Although Lili is first shown bracing the Dogpocalypse by herself, she’s far from alone in this world. Her pet mutt Hagen is Lili’s right hand dog, forming a strong sense of solidarity with her as the pair is passed off to her meat inspector father for a three month visit. Lili’s father is not fond of the dog, to say the least, and at first it’s tough to see his tenderness for his own daughter as well. The parallels between Lili & Hagen are established as early as when they’re being passed off to the nonplussed meat inspector at his slaughterhouse workplace. As they’re walked to his car, two cows are literally marched to the slaughter, hammering home the metaphor as much as possible in visual shorthand. As Hagen is shouted at, dragged by the collar, isolated, and abused throughout the film, Lili is similarly pushed around by the cops, teachers, and parental figures of her life. Her coming of age story poses a teenage girl’s lack of autonomy to be just as miserable & vulnerable as that of an abused street dog. As Hagen hurts his paw, Lili injures her leg. As Hagen’s filmed galloping down city streets, Lili prowls the very same locations on her bicycle, etc.

As similar as their troubled paths may be, however, it’s difficult to argue that Lili’s struggles with authority figures & indifferent older crushes are nearly as devastating as the indignities Hagen suffers. A mixed-breed street dog, Hagen is cruelly treated by every human being in his life in a gradually escalating gauntlet of abuse. After the cold beratement he suffers from Lili’s father, Hagen is abandoned roadside & left to fend for himself. A large part of the movie’s narrative takes a dog’s POV in a style that’s much more akin to the harsh realities of Baxter than it is to Homeward Bound. The confusing chaos of ducking through traffic, scavenging for puddles to drink & garbage to eat, and curiously pawing at roadkill are only the start to Hagen’s perilous journey. He initially makes enemies with animal control, a villain the film holds common with Shaun the Sheep & Babe 2: Pig in the City, but then his growing list of wrongdoers escalates to include butcher shop employees, desperate & homeless fiends, and heartless animal shelter brutes.

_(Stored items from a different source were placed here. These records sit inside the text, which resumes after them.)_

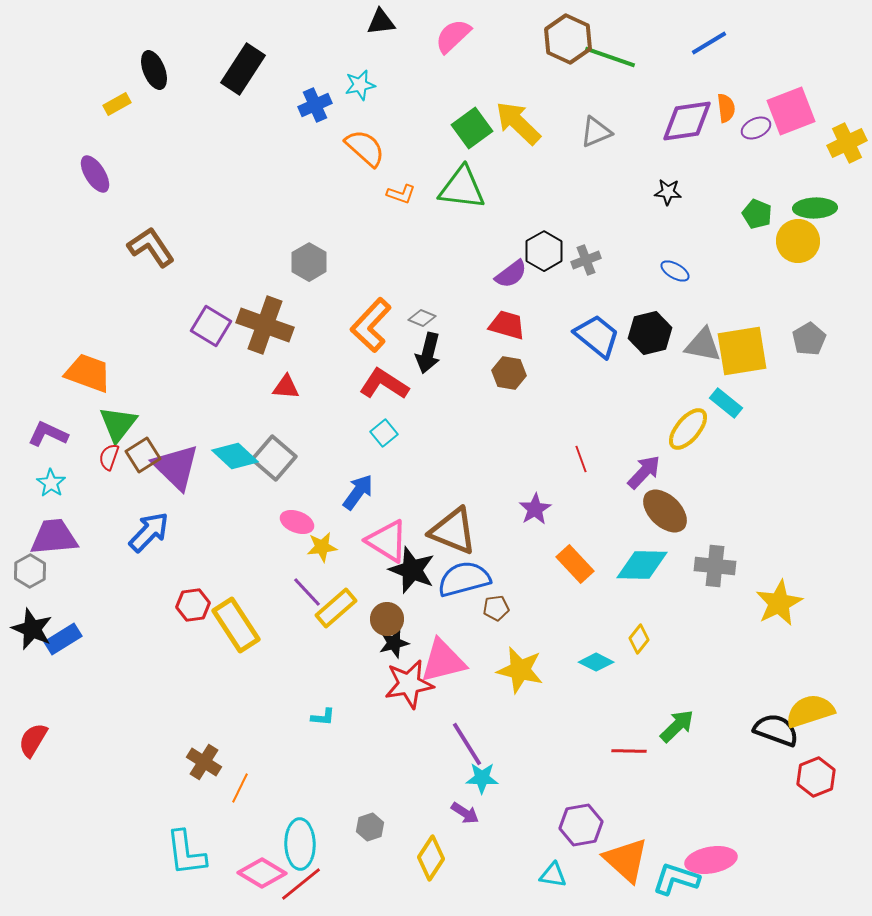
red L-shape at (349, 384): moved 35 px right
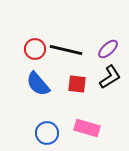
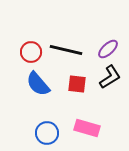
red circle: moved 4 px left, 3 px down
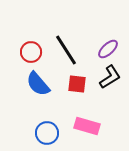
black line: rotated 44 degrees clockwise
pink rectangle: moved 2 px up
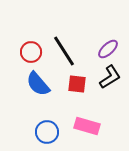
black line: moved 2 px left, 1 px down
blue circle: moved 1 px up
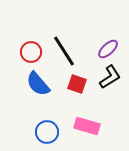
red square: rotated 12 degrees clockwise
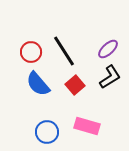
red square: moved 2 px left, 1 px down; rotated 30 degrees clockwise
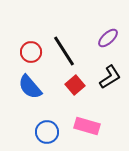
purple ellipse: moved 11 px up
blue semicircle: moved 8 px left, 3 px down
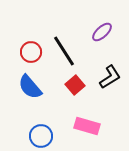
purple ellipse: moved 6 px left, 6 px up
blue circle: moved 6 px left, 4 px down
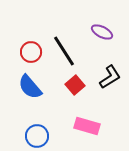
purple ellipse: rotated 70 degrees clockwise
blue circle: moved 4 px left
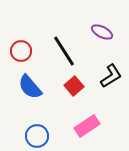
red circle: moved 10 px left, 1 px up
black L-shape: moved 1 px right, 1 px up
red square: moved 1 px left, 1 px down
pink rectangle: rotated 50 degrees counterclockwise
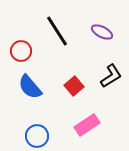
black line: moved 7 px left, 20 px up
pink rectangle: moved 1 px up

Worst of all is an organized dogfighting ring (portrayed here in disturbing detail) that systematically abuses Hagen into becoming a trained killer instead of the sappy sweetheart he was in Lili’s protection. Speaking of Lili, even she becomes culpable in Hagen’s abuse as she gets so distracted with her own life that she gives up looking for her best friend, who’d been left to survive alone.

The good news is that as much as White God tests the strength & patience of animal lovers’ hearts (that dogfighting ring sequence is particularly brutal), it also delivers the immense sweetness of abused dogs’ revenge in a way so satisfying & so calculated that it approaches the supernatural. The final half hour of the film, which features extended sequences of Dogpocalypse mayhem & very precise acts of revenge on Hagen’s list of enemies, reaches a grand scale crescendo of chaos that rivals anything you’d see in a more well-funded natural horror film, like a Godzilla or a King Kong. White God pulls a surprising amount of pathos out of a dog’s dialogue-free journey through various forms of cruel captivity, whether he’s displaying the unbridled freedom of a leashless run, assembling a gang of dogpound miscreants (in curiously butsniffing-free exchanges), or, sadly, transforming from a kind soul to a hardened killer. Dogs really do just want to please us. They want to make us proud, asking only for love & attention in return. Even if you can see where the movie is going in its final minutes as Lili answers for her own participation in Hagen’s abandonment & resulting abuse, the climax still hits hard. Both in the sheer joy of beholding seemingly all of the world’s abused dogs exact their revenge on us human scum & in the tender intimacy of watching two wounded animals, Hagen & Lili, facing off & reconciling their pasts, White God makes every ounce of suffering that came before the climax well worth it. It’s a rare, satisfying conclusion of a genuinely strange film that gratifies both in its willingness to go over the top & in its ability to touch you emotionally.